The Tonkawa consisted of a number of independent tribes that spoke similar languages. They lived in central and northern Texas. Other tribes identified as participating in Norteño raids were Bidai, Tejas (Hasinai), and Yojuanes. The various tribes making up the people the Spanish called Norteños were united only in that they shared a common enemy, the Apache, and a concern that a Spanish-Apache alliance would be detrimental to their interests.

==The battle==

The first problem of the Spanish expedition was finding the Norteños. On October 2, Ortiz Parrilla found a Yojuane village, probably along the Clear Fork of the Brazos River near present-day Graham, Texas. Attacking the village, the Spanish killed 49 Yojuanes and captured 149. Some of the captive Yojuanes offered to guide Ortiz Parilla north to a large Taovaya and Iscani village.

On October 7, about 60 or 70 natives attacked the Spanish. The Spanish formed up in line of battle and dispersed the small force, pursuing them through the woods to the banks of a river, undoubtedly the Red. The Spanish were surprised to find there a moated fort flying a French flag. Inside the palisaded wall were the distinctive bee-hive shaped houses of the Wichita. The inhabitants of houses outside the palisade fled to the fort for shelter. Upstream were large fields of maize, pumpkins, beans, and watermelons. Downstream was a ford across the river, guarded by warriors. The Spanish could also see Comanche tipis scattered around the periphery of the village.

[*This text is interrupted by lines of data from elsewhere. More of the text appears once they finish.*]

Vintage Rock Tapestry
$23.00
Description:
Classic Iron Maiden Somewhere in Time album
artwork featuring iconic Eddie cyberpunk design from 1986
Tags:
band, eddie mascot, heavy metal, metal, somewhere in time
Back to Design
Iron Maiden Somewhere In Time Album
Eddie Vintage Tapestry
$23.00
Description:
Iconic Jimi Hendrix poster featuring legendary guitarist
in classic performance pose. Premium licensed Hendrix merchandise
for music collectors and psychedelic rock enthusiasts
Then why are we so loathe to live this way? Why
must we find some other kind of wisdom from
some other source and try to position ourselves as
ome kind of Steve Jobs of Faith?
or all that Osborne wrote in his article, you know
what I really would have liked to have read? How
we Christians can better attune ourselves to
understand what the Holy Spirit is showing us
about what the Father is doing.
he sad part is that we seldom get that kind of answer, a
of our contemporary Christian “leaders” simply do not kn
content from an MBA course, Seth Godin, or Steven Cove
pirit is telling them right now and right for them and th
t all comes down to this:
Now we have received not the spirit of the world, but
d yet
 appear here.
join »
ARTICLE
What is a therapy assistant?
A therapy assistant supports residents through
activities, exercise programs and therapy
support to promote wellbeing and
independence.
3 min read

Spanish estimates of the numbers of the natives they faced ranged up to 6,000, including 500 cavalry, although Ortiz Parrilla estimated only that they numbered at least as many as his force of 600. He deployed the Tlaxcalans and Mission forces on the right, the Spanish in the center, and the Apache on the left. His plan was to advance on and storm the fortress, supported by his two cannon. The natives, however, menaced his flanks, and sallied from the fort in repeated assaults on the Spanish lines. Each warrior on horseback had two men on foot supporting him, each carrying two additional loaded muskets. Native scouts reported that 14 Frenchmen were inside the fortress helping direct the fighting.

The battle lasted four hours. The Spanish were unable to approach the palisaded village. The eleven volleys of cannon fire they directed at the palisade were ineffective. The fighting ceased at nightfall and the Spanish reassessed their situation. The natives had captured their two cannons, 19 men in the Spanish army, mostly Spaniards, were dead and 14 were wounded. A number of men had deserted. The priests and officers petitioned Ortiz Parrilla to abandon the fight. Next morning, he ordered a return to San Saba which the Spanish force and their Yojuane captives reached on October 25. The Spanish estimated that they had killed 100 natives in the battle, probably a large over-estimation.

==Aftermath==

The Yojuane captives were sold into slavery and the group soon disappeared from history, the survivors being absorbed by the Tonkawa. Neither the Spanish nor the Norteños followed up the battle with any serious military action. The Wichita tribes later sought peace with the Spanish and refrained from further raids. In 1767, the Spanish abandoned the San Saba mission and their efforts to Christianize the Apache. The Spanish peace with the Apache soon broke down and Apache and Comanche raiders continued to be a serious threat on the northern frontier of Spanish settlements.

It is uncertain whether the battle took place on the Texas or the Oklahoma side of the Red River. The traces of the village remaining on the Oklahoma side of the border are now called the Longest archaeological site.